## Activity
Retype the data exactly, so that every line matches the original.

## Given records

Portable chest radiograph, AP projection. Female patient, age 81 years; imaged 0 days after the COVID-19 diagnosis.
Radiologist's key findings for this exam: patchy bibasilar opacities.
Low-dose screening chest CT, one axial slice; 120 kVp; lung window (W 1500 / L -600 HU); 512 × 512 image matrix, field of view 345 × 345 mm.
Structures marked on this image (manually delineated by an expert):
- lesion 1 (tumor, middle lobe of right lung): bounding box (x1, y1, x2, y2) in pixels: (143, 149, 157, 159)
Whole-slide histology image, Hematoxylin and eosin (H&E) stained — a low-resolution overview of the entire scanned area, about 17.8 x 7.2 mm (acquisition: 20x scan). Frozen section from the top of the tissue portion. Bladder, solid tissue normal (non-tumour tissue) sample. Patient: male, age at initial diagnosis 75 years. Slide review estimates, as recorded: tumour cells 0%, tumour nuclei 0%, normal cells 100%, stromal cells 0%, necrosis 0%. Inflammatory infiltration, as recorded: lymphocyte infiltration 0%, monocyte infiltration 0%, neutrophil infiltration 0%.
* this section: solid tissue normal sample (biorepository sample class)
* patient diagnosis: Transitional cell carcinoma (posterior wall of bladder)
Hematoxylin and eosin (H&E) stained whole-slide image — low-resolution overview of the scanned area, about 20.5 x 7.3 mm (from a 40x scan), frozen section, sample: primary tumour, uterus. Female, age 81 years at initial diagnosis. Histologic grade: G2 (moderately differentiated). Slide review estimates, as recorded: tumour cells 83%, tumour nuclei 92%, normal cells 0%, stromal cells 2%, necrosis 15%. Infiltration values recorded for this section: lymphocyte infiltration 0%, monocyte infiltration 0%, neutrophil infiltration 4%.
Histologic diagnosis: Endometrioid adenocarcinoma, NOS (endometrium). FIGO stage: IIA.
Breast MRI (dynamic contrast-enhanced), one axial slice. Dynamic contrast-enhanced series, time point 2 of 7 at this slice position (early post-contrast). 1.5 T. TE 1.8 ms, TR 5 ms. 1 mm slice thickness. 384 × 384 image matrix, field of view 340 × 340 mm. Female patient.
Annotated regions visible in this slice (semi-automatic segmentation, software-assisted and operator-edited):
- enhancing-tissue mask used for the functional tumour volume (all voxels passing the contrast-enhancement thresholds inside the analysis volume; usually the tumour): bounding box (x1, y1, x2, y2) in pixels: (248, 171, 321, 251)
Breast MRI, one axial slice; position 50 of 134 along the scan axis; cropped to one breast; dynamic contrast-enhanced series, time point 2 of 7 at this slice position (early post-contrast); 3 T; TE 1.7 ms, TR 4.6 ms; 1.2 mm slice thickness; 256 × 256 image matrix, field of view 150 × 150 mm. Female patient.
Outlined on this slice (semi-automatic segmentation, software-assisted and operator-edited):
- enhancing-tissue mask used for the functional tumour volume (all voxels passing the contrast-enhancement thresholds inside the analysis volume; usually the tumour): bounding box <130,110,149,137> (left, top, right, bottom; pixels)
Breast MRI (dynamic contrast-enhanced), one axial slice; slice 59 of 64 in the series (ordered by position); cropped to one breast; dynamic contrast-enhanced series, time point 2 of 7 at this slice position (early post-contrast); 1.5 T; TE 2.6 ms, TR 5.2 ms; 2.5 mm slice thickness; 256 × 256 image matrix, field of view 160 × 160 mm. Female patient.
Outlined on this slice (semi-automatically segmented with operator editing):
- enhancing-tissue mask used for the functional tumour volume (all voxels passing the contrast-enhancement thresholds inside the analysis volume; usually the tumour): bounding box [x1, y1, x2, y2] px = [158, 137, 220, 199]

## Task solution
Portable chest radiograph, AP projection. Female patient, age 81 years; imaged 0 days after the COVID-19 diagnosis.
Radiologist's key findings for this exam: patchy bibasilar opacities.
Low-dose screening chest CT, one axial slice; 120 kVp; lung window (W 1500 / L -600 HU); 512 × 512 image matrix, field of view 345 × 345 mm.
Structures marked on this image (manually delineated by an expert):
- lesion 1 (tumor, middle lobe of right lung): bounding box (x1, y1, x2, y2) in pixels: (143, 149, 157, 159)
Whole-slide histology image, Hematoxylin and eosin (H&E) stained — a low-resolution overview of the entire scanned area, about 17.8 x 7.2 mm (acquisition: 20x scan). Frozen section from the top of the tissue portion. Bladder, solid tissue normal (non-tumour tissue) sample. Patient: male, age at initial diagnosis 75 years. Slide review estimates, as recorded: tumour cells 0%, tumour nuclei 0%, normal cells 100%, stromal cells 0%, necrosis 0%. Inflammatory infiltration, as recorded: lymphocyte infiltration 0%, monocyte infiltration 0%, neutrophil infiltration 0%.
* this section: solid tissue normal sample (biorepository sample class)
* patient diagnosis: Transitional cell carcinoma (posterior wall of bladder)
Hematoxylin and eosin (H&E) stained whole-slide image — low-resolution overview of the scanned area, about 20.5 x 7.3 mm (from a 40x scan), frozen section, sample: primary tumour, uterus. Female, age 81 years at initial diagnosis. Histologic grade: G2 (moderately differentiated). Slide review estimates, as recorded: tumour cells 83%, tumour nuclei 92%, normal cells 0%, stromal cells 2%, necrosis 15%. Infiltration values recorded for this section: lymphocyte infiltration 0%, monocyte infiltration 0%, neutrophil infiltration 4%.
Histologic diagnosis: Endometrioid adenocarcinoma, NOS (endometrium). FIGO stage: IIA.
Breast MRI (dynamic contrast-enhanced), one axial slice. Dynamic contrast-enhanced series, time point 2 of 7 at this slice position (early post-contrast). 1.5 T. TE 1.8 ms, TR 5 ms. 1 mm slice thickness. 384 × 384 image matrix, field of view 340 × 340 mm. Female patient.
Annotated regions visible in this slice (semi-automatic segmentation, software-assisted and operator-edited):
- enhancing-tissue mask used for the functional tumour volume (all voxels passing the contrast-enhancement thresholds inside the analysis volume; usually the tumour): bounding box (x1, y1, x2, y2) in pixels: (248, 171, 321, 251)
Breast MRI, one axial slice; position 50 of 134 along the scan axis; cropped to one breast; dynamic contrast-enhanced series, time point 2 of 7 at this slice position (early post-contrast); 3 T; TE 1.7 ms, TR 4.6 ms; 1.2 mm slice thickness; 256 × 256 image matrix, field of view 150 × 150 mm. Female patient.
Outlined on this slice (semi-automatic segmentation, software-assisted and operator-edited):
- enhancing-tissue mask used for the functional tumour volume (all voxels passing the contrast-enhancement thresholds inside the analysis volume; usually the tumour): bounding box <130,110,149,137> (left, top, right, bottom; pixels)
Breast MRI (dynamic contrast-enhanced), one axial slice; slice 59 of 64 in the series (ordered by position); cropped to one breast; dynamic contrast-enhanced series, time point 2 of 7 at this slice position (early post-contrast); 1.5 T; TE 2.6 ms, TR 5.2 ms; 2.5 mm slice thickness; 256 × 256 image matrix, field of view 160 × 160 mm. Female patient.
Outlined on this slice (semi-automatically segmented with operator editing):
- enhancing-tissue mask used for the functional tumour volume (all voxels passing the contrast-enhancement thresholds inside the analysis volume; usually the tumour): bounding box [x1, y1, x2, y2] px = [158, 137, 220, 199]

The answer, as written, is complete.